Now to step back into the concrete for a moment. As a Prefect this year at Harvard-Westlake in a turbulent year chockfull of Honor Code issues, I was involved in lots of different discussions and asked lots of interesting questions. One question that stuck with me for the last few months was one that went something like this:
“I have my own set of morals that I follow irrespective of Harvard-Westlake’s Honor Code. I don’t know what the Honor Code says. I don’t care about the Honor Code. I’m a perfectly fine law-abiding person already. Why should I care about the Honor Code?”
I always felt like this was such an easy question, but I was never able to really articulate my answer clearly. I would stumble through an explanation that contained in parts, “It’s your duty” and “you signed your name to the Honor Code in 7th grade” and a couple helpings of angry frustration at my inarticulate answer.
But now that I’m a little bit removed from it all, I think I’ve gained some more clarity into it all (with the help of Sonya Mitchell's senior column.).
Sonya writes, “…I realized a sad but accurate fact: the class of 2008 is a mere piece of the Harvard-Westlake mosaic.”

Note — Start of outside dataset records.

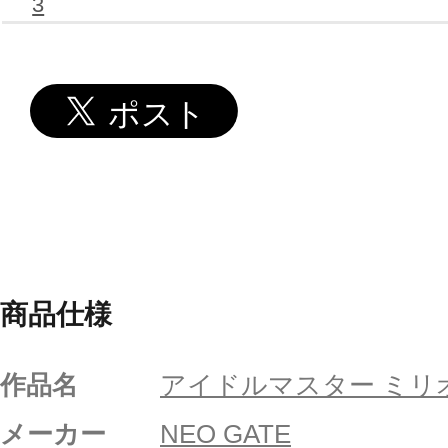
3
商品仕様
作品名
アイドルマスター ミリ
メーカー
NEO GATE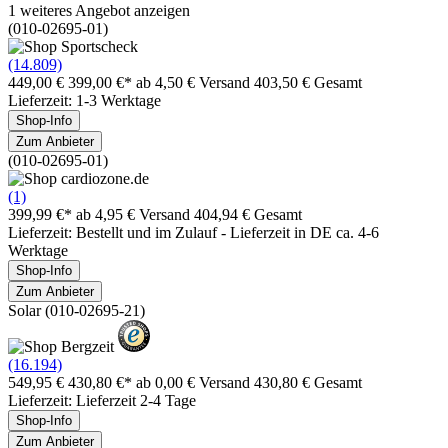
1 weiteres Angebot anzeigen
(010-02695-01)
(14.809)
449,00 €
399,00 €*
ab 4,50 € Versand
403,50 € Gesamt
Lieferzeit: 1-3 Werktage
Shop-Info
Zum Anbieter
(010-02695-01)
(1)
399,99 €*
ab 4,95 € Versand
404,94 € Gesamt
Lieferzeit: Bestellt und im Zulauf - Lieferzeit in DE ca. 4-6
Werktage
Shop-Info
Zum Anbieter
Solar (010-02695-21)
(16.194)
549,95 €
430,80 €*
ab 0,00 € Versand
430,80 € Gesamt
Lieferzeit: Lieferzeit 2-4 Tage
Shop-Info
Zum Anbieter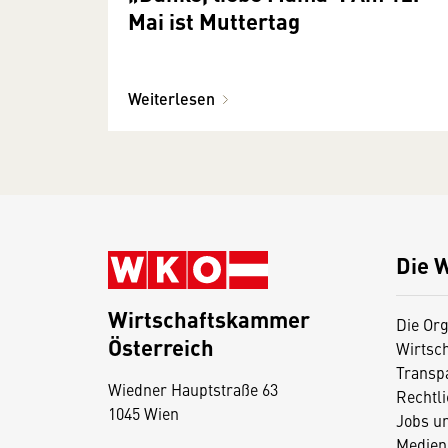
Mai ist Muttertag
Weiterlesen
Die 
Wirtschaftskammer
Die Org
Österreich
Wirtsc
D
Transp
Wiedner Hauptstraße 63
i
Rechtl
1045 Wien
Jobs u
e
Medien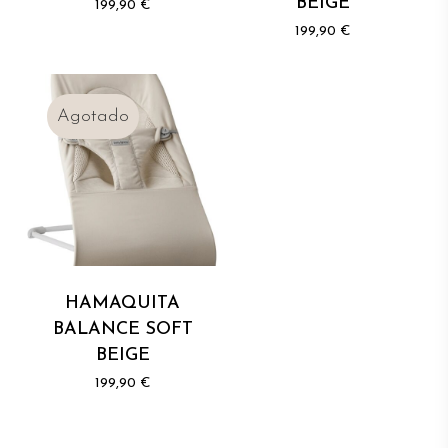
BEIGE
199,90
€
199,90
€
HAMAQUITA
BALANCE SOFT
BEIGE
199,90
€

That fact doesn’t strike me as sad at all. And it makes perfect sense. Just as we talked about before, that Harvard-Westlake student was merely what I did, not who I was. So to borrow Sonya’s language, that identity was just a mere piece of the David Alpert mosaic. And as we covered before, it was just a mere cursory piece, especially relative to the deeper soul in that mosaic of me.

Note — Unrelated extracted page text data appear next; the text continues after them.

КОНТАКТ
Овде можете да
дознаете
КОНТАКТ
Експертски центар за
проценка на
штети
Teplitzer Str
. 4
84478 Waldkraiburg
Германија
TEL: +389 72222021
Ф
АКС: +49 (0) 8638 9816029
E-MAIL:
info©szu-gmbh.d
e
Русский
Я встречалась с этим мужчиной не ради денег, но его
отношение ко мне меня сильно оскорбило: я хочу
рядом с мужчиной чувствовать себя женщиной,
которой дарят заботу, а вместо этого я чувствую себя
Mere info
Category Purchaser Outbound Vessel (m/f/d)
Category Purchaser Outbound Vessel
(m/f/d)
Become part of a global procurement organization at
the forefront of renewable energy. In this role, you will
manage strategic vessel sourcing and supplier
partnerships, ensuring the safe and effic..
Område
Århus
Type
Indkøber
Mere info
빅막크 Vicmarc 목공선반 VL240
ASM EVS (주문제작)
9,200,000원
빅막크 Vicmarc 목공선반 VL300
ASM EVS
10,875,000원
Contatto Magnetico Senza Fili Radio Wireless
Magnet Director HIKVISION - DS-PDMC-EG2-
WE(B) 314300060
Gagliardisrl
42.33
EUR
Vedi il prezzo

So to make the biggest leap here in my thinking and complete the analogy, the class of 2008 was not who Harvard-Westlake was, but “what it did.” The myriad accomplishments and identities in my class and every other class don’t really matter because they are passing phenomena. The same goes for the teachers, the classes, the sports teams, et al. So that begs the question, if my thinking suggests that everything Harvard-Westlake is known for is merely “what it did,” then what really is Harvard-Westlake? What is its soul?

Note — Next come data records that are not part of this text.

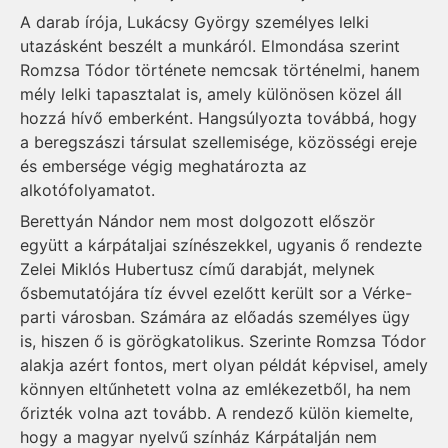
A darab írója, Lukácsy György személyes lelki
utazásként beszélt a munkáról. Elmondása szerint
Romzsa Tódor története nemcsak történelmi, hanem
mély lelki tapasztalat is, amely különösen közel áll
hozzá hívő emberként. Hangsúlyozta továbbá, hogy
a beregszászi társulat szellemisége, közösségi ereje
és embersége végig meghatározta az
alkotófolyamatot.
Berettyán Nándor nem most dolgozott először
együtt a kárpátaljai színészekkel, ugyanis ő rendezte
Zelei Miklós Hubertusz című darabját, melynek
ősbemutatójára tíz évvel ezelőtt került sor a Vérke-
parti városban. Számára az előadás személyes ügy
is, hiszen ő is görögkatolikus. Szerinte Romzsa Tódor
alakja azért fontos, mert olyan példát képvisel, amely
könnyen eltűnhetett volna az emlékezetből, ha nem
őrizték volna azt tovább. A rendező külön kiemelte,
hogy a magyar nyelvű színház Kárpátalján nem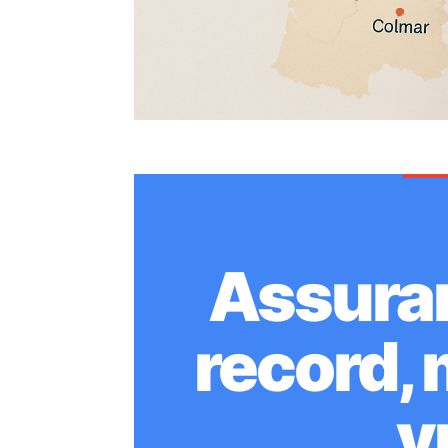
Assuran
record, 
v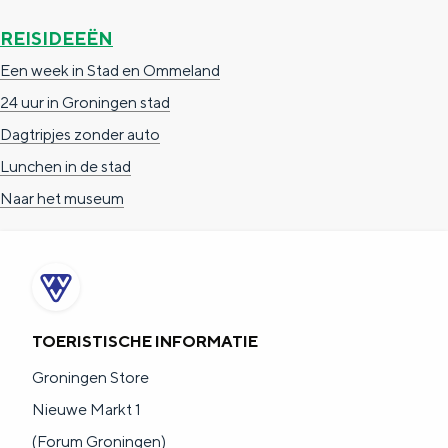
REISIDEEËN
Een week in Stad en Ommeland
24 uur in Groningen stad
Dagtripjes zonder auto
Lunchen in de stad
Naar het museum
TOERISTISCHE INFORMATIE
Groningen Store
Nieuwe Markt 1
(Forum Groningen)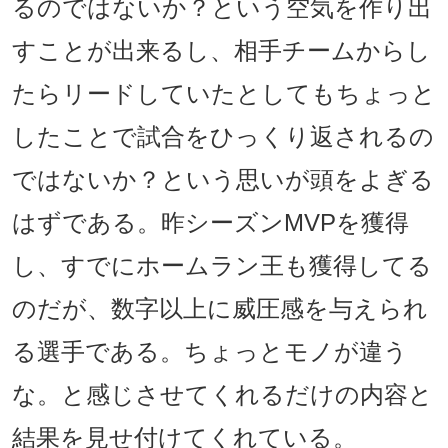
るのではないか？という空気を作り出
すことが出来るし、相手チームからし
たらリードしていたとしてもちょっと
したことで試合をひっくり返されるの
ではないか？という思いが頭をよぎる
はずである。昨シーズンMVPを獲得
し、すでにホームラン王も獲得してる
のだが、数字以上に威圧感を与えられ
る選手である。ちょっとモノが違う
な。と感じさせてくれるだけの内容と
結果を見せ付けてくれている。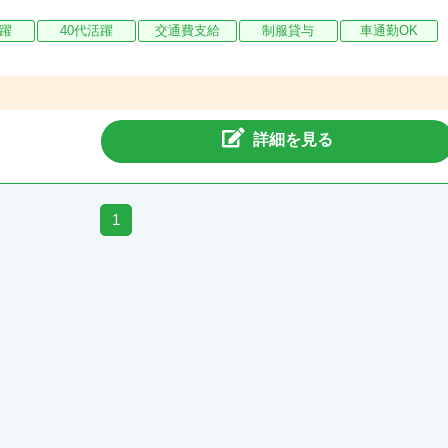
活躍
40代活躍
交通費支給
制服貸与
車通勤OK
詳細を見る
1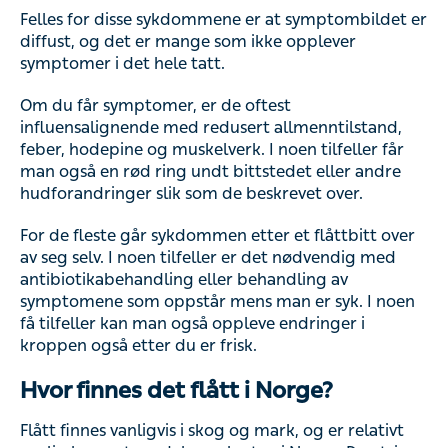
Felles for disse sykdommene er at symptombildet er
diffust, og det er mange som ikke opplever
symptomer i det hele tatt.
Om du får symptomer, er de oftest
influensalignende med redusert allmenntilstand,
feber, hodepine og muskelverk. I noen tilfeller får
man også en rød ring undt bittstedet eller andre
hudforandringer slik som de beskrevet over.
For de fleste går sykdommen etter et flåttbitt over
av seg selv. I noen tilfeller er det nødvendig med
antibiotikabehandling eller behandling av
symptomene som oppstår mens man er syk. I noen
få tilfeller kan man også oppleve endringer i
kroppen også etter du er frisk.
Hvor finnes det flått i Norge?
Flått finnes vanligvis i skog og mark, og er relativt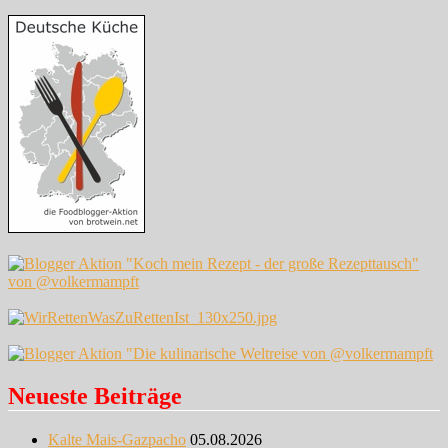
Neueste Beiträge
Kalte Mais-Gazpacho
05.08.2026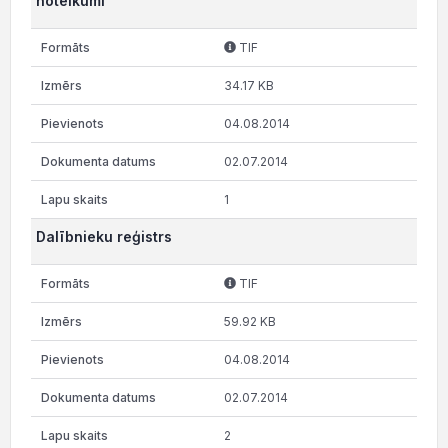
noteikumi
TIF
34.17 KB
04.08.2014
02.07.2014
1
Dalībnieku reģistrs
TIF
59.92 KB
04.08.2014
02.07.2014
2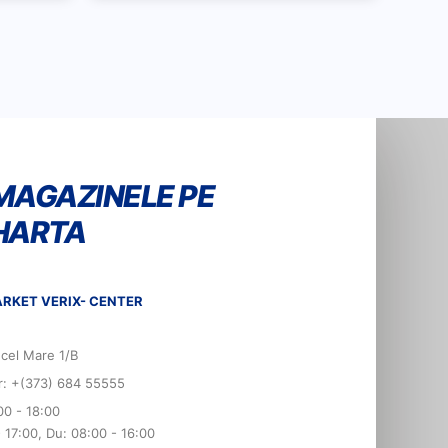
MAGAZINELE PE
HARTA
RKET VERIX- CENTER
 cel Mare 1/B
er: +(373) 684 55555
00 - 18:00
- 17:00, Du: 08:00 - 16:00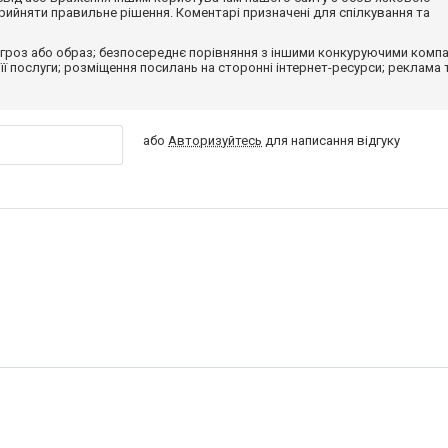
ийняти правильне рішення. Коментарі призначені для спілкування та
гроз або образ; безпосереднє порівняння з іншими конкуруючими компа
 її послуги; розміщення посилань на сторонні інтернет-ресурси; реклама 
або
Авторизуйтесь
для написання відгуку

And here we are, finally back at the Honor Code. I don’t mean to suggest that a decade-old code of ethos comprises the entirety of the school’s soul, especially considering the current lack of respect it garners, but take a look at the facts. It has already survived countless coaches, teams, classes and administrators. So I think it plays a pretty hefty part in that soul.
And that ladies and gentlemen, is why you should care about the Honor Code. For while you and your own set of morals are good for your own life, while you are living out the part of “what you do” that is Harvard-Westlake student, you’re beholden to the maintenance, or even betterment, of the soul of the institution. So in a way my answer hasn’t moved all that far from “it’s your responsibility.” But there’s a lot more depth to that responsibility than it might appear on the surface.
Yep, I like the sound of that answer. What do all y’all think?